PARACETAMOL
Y FÁRMACOS ANTIINFLAMATORIOS NO ESTEROIDEOS EN LA TERAPIA SINTOMÁTICA
DE LA ARTROSIS.
Dr. Roy D. Altman (Miami, EEUU)
Las pautas terapéuticas para
los síntomas de la artrosis acentúan las
medidas no farmacológicas. Por desgracia, estas
medidas no proporcionan un alivio adecuado de los síntomas
de forma constante.
El paracetamol (acetaminofeno) se ha
recomendado como un agente farmacológico de primera
línea para los síntomas de artrosis de
cadera y rodilla. Los datos de ensayos clínicos
extensos a corto plazo han demostrado mejoras funcionales
y del dolor frente al placebo. De hecho, el paracetamol
se ha convertido en el analgésico de rescate
en ensayos a largo plazo. Han surgido preguntas acerca
de si el paracetamol debe usarse en todos los pacientes
con artrosis. Éstos prefieren generalmente fármacos
antiinflamatorios no esteroideos. El precio y la seguridad
han favorecido la elección del paracetamol.

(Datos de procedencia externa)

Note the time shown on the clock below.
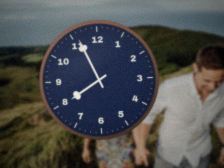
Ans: 7:56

Los fármacos antiinflamatorios
no esteroideos se han utilizado comúnmente para
la artrosis desde el descubrimiento del ácido
salicílico. A pesar de su razonable efectividad,
su toxicidad gastrointestinal ha sido un asunto importante
tanto médica como económicamente. Puede
haber una reducción de la toxicidad gastrointestinal
de inhibidores específicos de la ciclooxigenasa
2. Sin embargo, el uso de fármacos antiinflamatorios
no esteroideos, ha dado lugar a una reducción
de los síntomas, es decir, disminución
del dolor y mejora de la función y de La calidad
de vida. En la actualidad no hay evidencia de que alteren
el curso de la enfermedad. De hecho, hay algunos indicios
de que la indometacina puede causar una evolución
más rápida en el estrechamiento de la
articulación.
Aunque los fármacos analgésicos
y antiinflamatorios ayudan a controlar los síntomas
en la mayoría de los pacientes con artrosis,
se necesitan otras opciones terapéuticas adicionales,
sobre todo si el objetivo de la terapia es la modificación
de la estructura (de la enfermedad).